▶ [Vorliegender Text]:
════════
Europäischer Haftbefehl gegen Puigdemont

Mit einem Europäischen Haftbefehl hat die spanische Justiz den abgesetzten katalanischen Regionalpräsidenten Carles Puigdemont in Deutschland festnehmen lassen. Der Europäische Haftbefehl existiert seit 2004. Er hat die langwierigen Auslieferungsverfahren ersetzt, die bis dahin zwischen den EU-Ländern angewandt wurden.

Mit einem Europäischen Haftbefehl ersucht die Justizbehörde eines EU-Landes um die Festnahme eines Verdächtigen in einem anderen Mitgliedstaat und die Überstellung des Verdächtigen. Das Verfahren beruht auf dem Grundsatz, dass die EU-Länder gegenseitig Entscheidungen ihrer Justiz anerkennen. Gesuchte müssen in der Regel spätestens 60 Tage nach der Festnahme an das Land ausgeliefert werden, das den Haftbefehl ausgestellt hat.

Puigdemonts Schicksal liegt nach seiner Festnahme am Sonntag in den Händen der deutschen Justiz. Ein Gericht in Schleswig-Holstein muss den Haftbefehl nun prüfen. Abgelehnt werden kann die Auslieferung grundsätzlich nur, wenn der Betroffene bereits wegen derselben Straftat verurteilt wurde, das Mindestalter für die Strafmündigkeit noch nicht erreicht hat oder die Straftat im Festnahmeland unter eine Amnestie fällt. Im Jahr 2015 wurden in der EU mehr als 16.100 europäische Haftbefehle ausgestellt. Rund 5300 davon wurden vollstreckt.
════════
▶ [Aufgeführte Datensätze]:
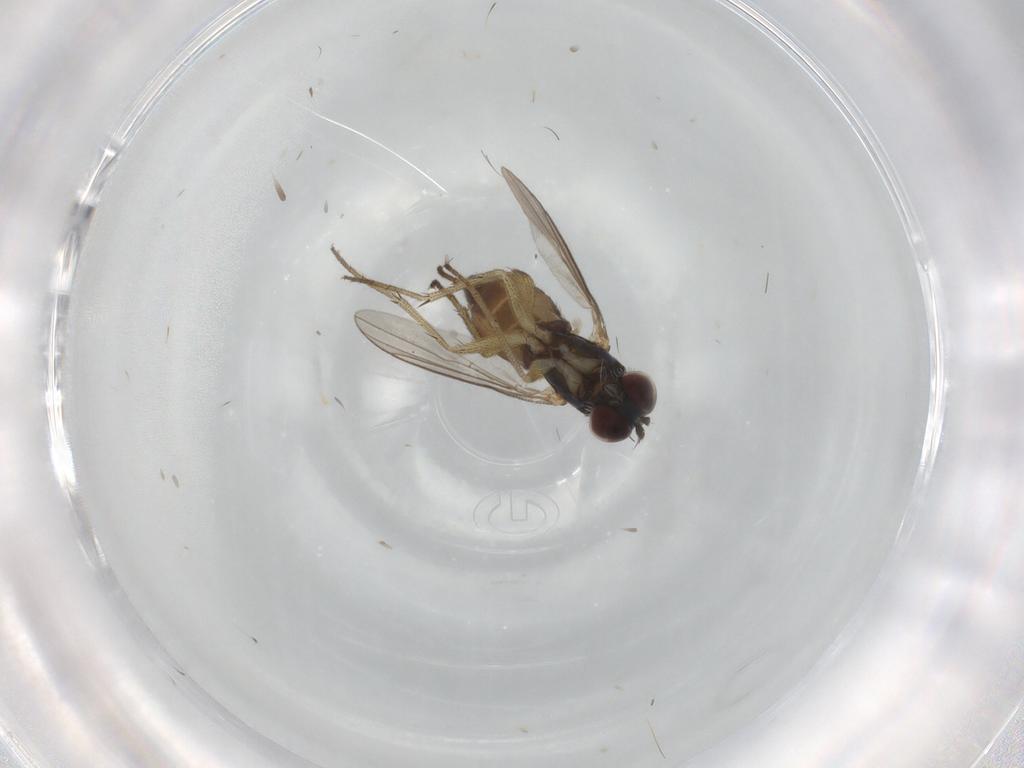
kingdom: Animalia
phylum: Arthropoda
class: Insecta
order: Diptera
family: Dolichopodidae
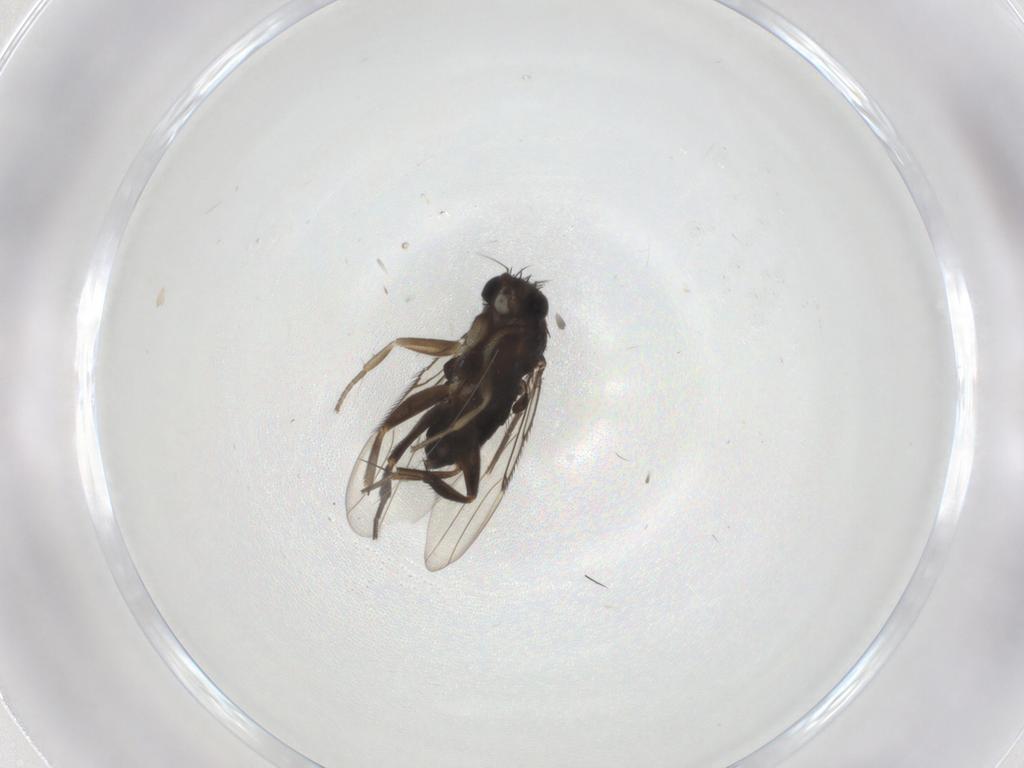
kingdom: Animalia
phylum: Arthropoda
════════
▶ [Arbeitsauftrag A]: Seit welchem Jahr gibt es laut dem Text über den Europäischen Haftbefehl dieses Verfahren?
▶ [Arbeitsauftrag B]: Zähle alle Gründe auf, aus denen die Auslieferung laut dem Text über den Europäischen Haftbefehl grundsätzlich abgelehnt werden kann.
Die Datensätze haben mit dem Text über den Europäischen Haftbefehl nichts zu tun.

▶ [Antwortfeld A]: Seit 2004.

▶ [Antwortfeld B]:
- Der Betroffene wurde bereits wegen derselben Straftat verurteilt.
- Der Betroffene hat das Mindestalter für die Strafmündigkeit noch nicht erreicht.
- Die Straftat fällt im Festnahmeland unter eine Amnestie.